Rewrite the lines from the first one through the line containing "Бесплатная доставка", both included, as a Markdown table with the columns Row and Text. Put a row number in Row and the line in Text, and leave out blank lines.
Segment Start: Excerpted data
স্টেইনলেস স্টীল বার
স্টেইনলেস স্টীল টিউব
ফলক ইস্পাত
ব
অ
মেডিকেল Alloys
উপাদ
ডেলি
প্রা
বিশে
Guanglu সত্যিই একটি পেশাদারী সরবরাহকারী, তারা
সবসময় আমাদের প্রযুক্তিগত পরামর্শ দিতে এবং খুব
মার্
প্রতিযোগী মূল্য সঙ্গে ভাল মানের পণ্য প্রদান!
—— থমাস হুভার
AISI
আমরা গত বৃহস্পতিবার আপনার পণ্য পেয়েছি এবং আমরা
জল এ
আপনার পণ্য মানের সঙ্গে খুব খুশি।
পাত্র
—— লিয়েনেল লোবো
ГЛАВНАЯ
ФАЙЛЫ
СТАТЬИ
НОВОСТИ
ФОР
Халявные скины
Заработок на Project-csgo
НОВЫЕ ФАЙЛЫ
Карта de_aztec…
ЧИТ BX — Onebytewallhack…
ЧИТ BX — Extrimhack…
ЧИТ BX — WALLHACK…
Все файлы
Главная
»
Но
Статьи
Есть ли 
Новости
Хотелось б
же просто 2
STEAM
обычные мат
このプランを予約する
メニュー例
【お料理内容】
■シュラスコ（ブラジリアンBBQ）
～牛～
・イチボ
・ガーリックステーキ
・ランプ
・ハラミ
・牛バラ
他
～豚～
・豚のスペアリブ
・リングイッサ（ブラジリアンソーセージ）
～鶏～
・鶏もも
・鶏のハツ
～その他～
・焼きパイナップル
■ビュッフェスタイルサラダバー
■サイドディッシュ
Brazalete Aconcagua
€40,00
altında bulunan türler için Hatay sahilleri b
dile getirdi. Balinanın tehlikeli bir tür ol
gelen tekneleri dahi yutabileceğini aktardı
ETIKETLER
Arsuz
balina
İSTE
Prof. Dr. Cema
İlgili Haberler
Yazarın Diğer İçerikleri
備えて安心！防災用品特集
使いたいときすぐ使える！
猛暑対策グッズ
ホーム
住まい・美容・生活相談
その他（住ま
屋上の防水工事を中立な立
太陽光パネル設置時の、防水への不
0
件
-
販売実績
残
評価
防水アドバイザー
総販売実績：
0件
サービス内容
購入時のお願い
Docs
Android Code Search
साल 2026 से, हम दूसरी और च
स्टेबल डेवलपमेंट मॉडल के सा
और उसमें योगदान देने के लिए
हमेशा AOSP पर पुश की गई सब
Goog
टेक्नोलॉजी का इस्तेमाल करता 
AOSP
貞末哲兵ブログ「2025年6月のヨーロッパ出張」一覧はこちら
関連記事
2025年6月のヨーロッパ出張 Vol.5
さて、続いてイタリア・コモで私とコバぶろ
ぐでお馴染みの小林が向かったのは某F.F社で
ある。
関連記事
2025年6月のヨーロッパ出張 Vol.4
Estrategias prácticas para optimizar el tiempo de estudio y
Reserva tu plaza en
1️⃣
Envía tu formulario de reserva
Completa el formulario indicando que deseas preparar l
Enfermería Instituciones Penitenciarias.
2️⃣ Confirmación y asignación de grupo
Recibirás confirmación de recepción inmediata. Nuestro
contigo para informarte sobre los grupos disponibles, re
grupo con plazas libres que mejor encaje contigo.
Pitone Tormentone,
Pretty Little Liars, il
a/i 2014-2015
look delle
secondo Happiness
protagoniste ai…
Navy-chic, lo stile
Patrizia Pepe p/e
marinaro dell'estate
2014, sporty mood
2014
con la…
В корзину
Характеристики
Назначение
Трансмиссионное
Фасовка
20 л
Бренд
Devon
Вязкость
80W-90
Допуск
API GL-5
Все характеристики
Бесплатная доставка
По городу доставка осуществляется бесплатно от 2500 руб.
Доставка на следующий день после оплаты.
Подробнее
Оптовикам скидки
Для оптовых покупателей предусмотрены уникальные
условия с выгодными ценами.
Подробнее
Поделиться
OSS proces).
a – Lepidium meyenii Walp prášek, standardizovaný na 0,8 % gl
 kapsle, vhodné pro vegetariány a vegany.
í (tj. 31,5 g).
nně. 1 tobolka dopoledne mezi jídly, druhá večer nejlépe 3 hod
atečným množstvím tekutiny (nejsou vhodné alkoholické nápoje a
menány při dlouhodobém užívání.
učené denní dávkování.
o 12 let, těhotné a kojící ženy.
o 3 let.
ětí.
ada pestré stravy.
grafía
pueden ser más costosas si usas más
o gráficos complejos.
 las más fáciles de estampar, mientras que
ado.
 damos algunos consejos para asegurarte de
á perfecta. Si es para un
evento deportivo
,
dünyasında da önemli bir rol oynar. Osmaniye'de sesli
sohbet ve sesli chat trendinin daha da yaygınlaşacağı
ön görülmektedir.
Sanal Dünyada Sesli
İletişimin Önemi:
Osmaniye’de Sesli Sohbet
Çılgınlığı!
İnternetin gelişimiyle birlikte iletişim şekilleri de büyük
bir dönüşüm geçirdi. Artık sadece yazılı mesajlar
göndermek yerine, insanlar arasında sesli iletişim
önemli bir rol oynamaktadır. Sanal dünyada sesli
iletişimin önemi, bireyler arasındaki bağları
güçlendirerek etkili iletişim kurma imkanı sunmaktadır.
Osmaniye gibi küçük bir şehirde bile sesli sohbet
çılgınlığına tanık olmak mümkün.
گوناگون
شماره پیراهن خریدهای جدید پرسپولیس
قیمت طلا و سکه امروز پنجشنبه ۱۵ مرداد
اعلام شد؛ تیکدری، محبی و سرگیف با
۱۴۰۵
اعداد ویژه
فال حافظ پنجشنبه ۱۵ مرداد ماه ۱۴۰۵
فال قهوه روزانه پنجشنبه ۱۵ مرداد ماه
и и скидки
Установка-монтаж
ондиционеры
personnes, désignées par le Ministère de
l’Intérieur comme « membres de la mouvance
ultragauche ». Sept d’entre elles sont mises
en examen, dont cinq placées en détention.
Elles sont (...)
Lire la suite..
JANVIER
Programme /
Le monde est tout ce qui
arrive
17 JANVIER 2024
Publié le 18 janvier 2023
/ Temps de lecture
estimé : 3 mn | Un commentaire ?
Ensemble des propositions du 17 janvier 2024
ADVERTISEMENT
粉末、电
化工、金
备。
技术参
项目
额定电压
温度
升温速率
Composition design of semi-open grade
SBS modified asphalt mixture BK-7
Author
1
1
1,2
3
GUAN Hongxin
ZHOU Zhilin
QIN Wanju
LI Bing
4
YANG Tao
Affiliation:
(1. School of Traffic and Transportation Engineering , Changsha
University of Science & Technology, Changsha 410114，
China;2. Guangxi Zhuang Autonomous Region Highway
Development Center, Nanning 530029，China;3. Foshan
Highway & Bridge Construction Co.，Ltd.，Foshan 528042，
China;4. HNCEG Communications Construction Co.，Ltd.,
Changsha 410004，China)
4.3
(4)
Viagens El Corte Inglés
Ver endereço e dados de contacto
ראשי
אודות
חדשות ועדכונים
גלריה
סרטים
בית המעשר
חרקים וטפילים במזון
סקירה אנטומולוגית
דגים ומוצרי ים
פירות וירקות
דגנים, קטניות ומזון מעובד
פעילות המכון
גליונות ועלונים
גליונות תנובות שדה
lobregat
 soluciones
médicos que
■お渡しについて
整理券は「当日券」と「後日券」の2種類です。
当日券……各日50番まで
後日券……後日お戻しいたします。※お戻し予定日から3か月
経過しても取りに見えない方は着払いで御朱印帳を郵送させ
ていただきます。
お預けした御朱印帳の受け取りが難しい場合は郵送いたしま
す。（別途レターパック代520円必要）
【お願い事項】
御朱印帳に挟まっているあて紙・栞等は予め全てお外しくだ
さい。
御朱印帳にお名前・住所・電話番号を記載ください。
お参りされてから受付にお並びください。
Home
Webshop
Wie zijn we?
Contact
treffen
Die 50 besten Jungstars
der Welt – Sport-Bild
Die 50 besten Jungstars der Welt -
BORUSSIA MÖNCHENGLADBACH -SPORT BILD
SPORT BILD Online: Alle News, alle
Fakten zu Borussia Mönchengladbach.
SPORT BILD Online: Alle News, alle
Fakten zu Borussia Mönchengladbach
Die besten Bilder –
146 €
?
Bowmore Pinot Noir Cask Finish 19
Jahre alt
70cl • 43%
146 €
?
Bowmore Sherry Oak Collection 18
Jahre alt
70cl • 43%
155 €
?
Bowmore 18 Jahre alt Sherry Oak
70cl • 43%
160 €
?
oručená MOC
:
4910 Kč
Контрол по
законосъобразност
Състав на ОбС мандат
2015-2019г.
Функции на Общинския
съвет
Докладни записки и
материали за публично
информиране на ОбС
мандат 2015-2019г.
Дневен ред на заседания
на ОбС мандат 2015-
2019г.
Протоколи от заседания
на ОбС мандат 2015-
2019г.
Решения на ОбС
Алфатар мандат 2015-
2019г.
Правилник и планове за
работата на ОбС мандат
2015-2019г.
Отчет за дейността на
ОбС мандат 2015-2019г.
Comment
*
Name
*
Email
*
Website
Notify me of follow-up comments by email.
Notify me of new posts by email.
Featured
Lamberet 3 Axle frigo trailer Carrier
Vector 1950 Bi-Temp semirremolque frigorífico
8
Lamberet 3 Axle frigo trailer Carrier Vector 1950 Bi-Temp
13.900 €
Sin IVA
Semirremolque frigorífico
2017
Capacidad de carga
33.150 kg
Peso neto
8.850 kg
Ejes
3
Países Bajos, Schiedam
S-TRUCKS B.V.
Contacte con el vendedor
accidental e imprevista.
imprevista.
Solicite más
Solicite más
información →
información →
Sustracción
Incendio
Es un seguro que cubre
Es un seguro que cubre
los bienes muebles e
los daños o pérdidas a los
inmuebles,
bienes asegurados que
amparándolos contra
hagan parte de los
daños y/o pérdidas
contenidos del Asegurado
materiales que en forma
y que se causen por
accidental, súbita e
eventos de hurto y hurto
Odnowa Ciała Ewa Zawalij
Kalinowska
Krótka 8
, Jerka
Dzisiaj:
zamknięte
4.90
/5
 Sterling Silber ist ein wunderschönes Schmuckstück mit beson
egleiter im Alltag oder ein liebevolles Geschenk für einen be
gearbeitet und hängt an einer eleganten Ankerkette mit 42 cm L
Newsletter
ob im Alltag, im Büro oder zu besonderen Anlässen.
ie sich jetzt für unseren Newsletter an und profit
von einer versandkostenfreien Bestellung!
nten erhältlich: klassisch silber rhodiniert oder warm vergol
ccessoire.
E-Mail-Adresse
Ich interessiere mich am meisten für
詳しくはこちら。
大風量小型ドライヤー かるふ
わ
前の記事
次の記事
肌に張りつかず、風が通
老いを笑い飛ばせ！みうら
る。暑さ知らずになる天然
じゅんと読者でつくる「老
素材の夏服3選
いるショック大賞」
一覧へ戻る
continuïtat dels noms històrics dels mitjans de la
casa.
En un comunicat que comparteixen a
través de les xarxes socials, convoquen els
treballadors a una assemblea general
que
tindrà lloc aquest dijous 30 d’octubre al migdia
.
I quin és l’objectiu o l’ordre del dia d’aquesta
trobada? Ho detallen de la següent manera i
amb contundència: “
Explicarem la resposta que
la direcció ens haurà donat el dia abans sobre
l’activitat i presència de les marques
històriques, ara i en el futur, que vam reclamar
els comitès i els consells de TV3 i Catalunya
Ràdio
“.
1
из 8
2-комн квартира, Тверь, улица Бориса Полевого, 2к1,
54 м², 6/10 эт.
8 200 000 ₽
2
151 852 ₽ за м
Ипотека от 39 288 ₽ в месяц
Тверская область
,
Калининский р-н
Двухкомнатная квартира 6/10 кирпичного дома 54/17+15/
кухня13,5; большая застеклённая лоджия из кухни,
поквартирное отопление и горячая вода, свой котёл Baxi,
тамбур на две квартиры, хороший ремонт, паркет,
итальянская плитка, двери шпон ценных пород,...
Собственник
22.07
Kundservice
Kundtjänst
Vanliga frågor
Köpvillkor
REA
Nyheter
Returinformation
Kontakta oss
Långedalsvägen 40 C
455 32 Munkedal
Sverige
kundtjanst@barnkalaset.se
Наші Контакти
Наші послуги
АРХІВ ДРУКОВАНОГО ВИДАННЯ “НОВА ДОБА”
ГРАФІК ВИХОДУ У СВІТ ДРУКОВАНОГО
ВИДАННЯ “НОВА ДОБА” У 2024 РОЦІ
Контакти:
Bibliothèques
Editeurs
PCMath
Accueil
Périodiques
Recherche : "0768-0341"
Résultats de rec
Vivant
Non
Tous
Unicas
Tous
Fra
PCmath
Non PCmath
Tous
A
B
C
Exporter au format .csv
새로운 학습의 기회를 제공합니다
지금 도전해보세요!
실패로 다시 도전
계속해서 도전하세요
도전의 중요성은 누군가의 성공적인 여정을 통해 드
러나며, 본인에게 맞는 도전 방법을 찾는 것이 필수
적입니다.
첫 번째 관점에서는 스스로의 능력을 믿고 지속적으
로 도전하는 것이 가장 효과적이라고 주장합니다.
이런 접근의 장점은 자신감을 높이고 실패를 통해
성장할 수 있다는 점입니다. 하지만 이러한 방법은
Segment End: Excerpted data
Result for this task:
| Row | Text |
|---|---|
| 1 | স্টেইনলেস স্টীল বার |
| 2 | স্টেইনলেস স্টীল টিউব |
| 3 | ফলক ইস্পাত |
| 4 | ব |
| 5 | অ |
| 6 | মেডিকেল Alloys |
| 7 | উপাদ |
| 8 | ডেলি |
| 9 | প্রা |
| 10 | বিশে |
| 11 | Guanglu সত্যিই একটি পেশাদারী সরবরাহকারী, তারা |
| 12 | সবসময় আমাদের প্রযুক্তিগত পরামর্শ দিতে এবং খুব |
| 13 | মার্ |
| 14 | প্রতিযোগী মূল্য সঙ্গে ভাল মানের পণ্য প্রদান! |
| 15 | —— থমাস হুভার |
| 16 | AISI |
| 17 | আমরা গত বৃহস্পতিবার আপনার পণ্য পেয়েছি এবং আমরা |
| 18 | জল এ |
| 19 | আপনার পণ্য মানের সঙ্গে খুব খুশি। |
| 20 | পাত্র |
| 21 | —— লিয়েনেল লোবো |
| 22 | ГЛАВНАЯ |
| 23 | ФАЙЛЫ |
| 24 | СТАТЬИ |
| 25 | НОВОСТИ |
| 26 | ФОР |
| 27 | Халявные скины |
| 28 | Заработок на Project-csgo |
| 29 | НОВЫЕ ФАЙЛЫ |
| 30 | Карта de_aztec… |
| 31 | ЧИТ BX — Onebytewallhack… |
| 32 | ЧИТ BX — Extrimhack… |
| 33 | ЧИТ BX — WALLHACK… |
| 34 | Все файлы |
| 35 | Главная |
| 36 | » |
| 37 | Но |
| 38 | Статьи |
| 39 | Есть ли  |
| 40 | Новости |
| 41 | Хотелось б |
| 42 | же просто 2 |
| 43 | STEAM |
| 44 | обычные мат |
| 45 | このプランを予約する |
| 46 | メニュー例 |
| 47 | 【お料理内容】 |
| 48 | ■シュラスコ（ブラジリアンBBQ） |
| 49 | ～牛～ |
| 50 | ・イチボ |
| 51 | ・ガーリックステーキ |
| 52 | ・ランプ |
| 53 | ・ハラミ |
| 54 | ・牛バラ |
| 55 | 他 |
| 56 | ～豚～ |
| 57 | ・豚のスペアリブ |
| 58 | ・リングイッサ（ブラジリアンソーセージ） |
| 59 | ～鶏～ |
| 60 | ・鶏もも |
| 61 | ・鶏のハツ |
| 62 | ～その他～ |
| 63 | ・焼きパイナップル |
| 64 | ■ビュッフェスタイルサラダバー |
| 65 | ■サイドディッシュ |
| 66 | Brazalete Aconcagua |
| 67 | €40,00 |
| 68 | altında bulunan türler için Hatay sahilleri b |
| 69 | dile getirdi. Balinanın tehlikeli bir tür ol |
| 70 | gelen tekneleri dahi yutabileceğini aktardı |
| 71 | ETIKETLER |
| 72 | Arsuz |
| 73 | balina |
| 74 | İSTE |
| 75 | Prof. Dr. Cema |
| 76 | İlgili Haberler |
| 77 | Yazarın Diğer İçerikleri |
| 78 | 備えて安心！防災用品特集 |
| 79 | 使いたいときすぐ使える！ |
| 80 | 猛暑対策グッズ |
| 81 | ホーム |
| 82 | 住まい・美容・生活相談 |
| 83 | その他（住ま |
| 84 | 屋上の防水工事を中立な立 |
| 85 | 太陽光パネル設置時の、防水への不 |
| 86 | 0 |
| 87 | 件 |
| 88 | - |
| 89 | 販売実績 |
| 90 | 残 |
| 91 | 評価 |
| 92 | 防水アドバイザー |
| 93 | 総販売実績： |
| 94 | 0件 |
| 95 | サービス内容 |
| 96 | 購入時のお願い |
| 97 | Docs |
| 98 | Android Code Search |
| 99 | साल 2026 से, हम दूसरी और च |
| 100 | स्टेबल डेवलपमेंट मॉडल के सा |
| 101 | और उसमें योगदान देने के लिए |
| 102 | हमेशा AOSP पर पुश की गई सब |
| 103 | Goog |
| 104 | टेक्नोलॉजी का इस्तेमाल करता  |
| 105 | AOSP |
| 106 | 貞末哲兵ブログ「2025年6月のヨーロッパ出張」一覧はこちら |
| 107 | 関連記事 |
| 108 | 2025年6月のヨーロッパ出張 Vol.5 |
| 109 | さて、続いてイタリア・コモで私とコバぶろ |
| 110 | ぐでお馴染みの小林が向かったのは某F.F社で |
| 111 | ある。 |
| 112 | 関連記事 |
| 113 | 2025年6月のヨーロッパ出張 Vol.4 |
| 114 | Estrategias prácticas para optimizar el tiempo de estudio y |
| 115 | Reserva tu plaza en |
| 116 | 1️⃣ |
| 117 | Envía tu formulario de reserva |
| 118 | Completa el formulario indicando que deseas preparar l |
| 119 | Enfermería Instituciones Penitenciarias. |
| 120 | 2️⃣ Confirmación y asignación de grupo |
| 121 | Recibirás confirmación de recepción inmediata. Nuestro |
| 122 | contigo para informarte sobre los grupos disponibles, re |
| 123 | grupo con plazas libres que mejor encaje contigo. |
| 124 | Pitone Tormentone, |
| 125 | Pretty Little Liars, il |
| 126 | a/i 2014-2015 |
| 127 | look delle |
| 128 | secondo Happiness |
| 129 | protagoniste ai… |
| 130 | Navy-chic, lo stile |
| 131 | Patrizia Pepe p/e |
| 132 | marinaro dell'estate |
| 133 | 2014, sporty mood |
| 134 | 2014 |
| 135 | con la… |
| 136 | В корзину |
| 137 | Характеристики |
| 138 | Назначение |
| 139 | Трансмиссионное |
| 140 | Фасовка |
| 141 | 20 л |
| 142 | Бренд |
| 143 | Devon |
| 144 | Вязкость |
| 145 | 80W-90 |
| 146 | Допуск |
| 147 | API GL-5 |
| 148 | Все характеристики |
| 149 | Бесплатная доставка |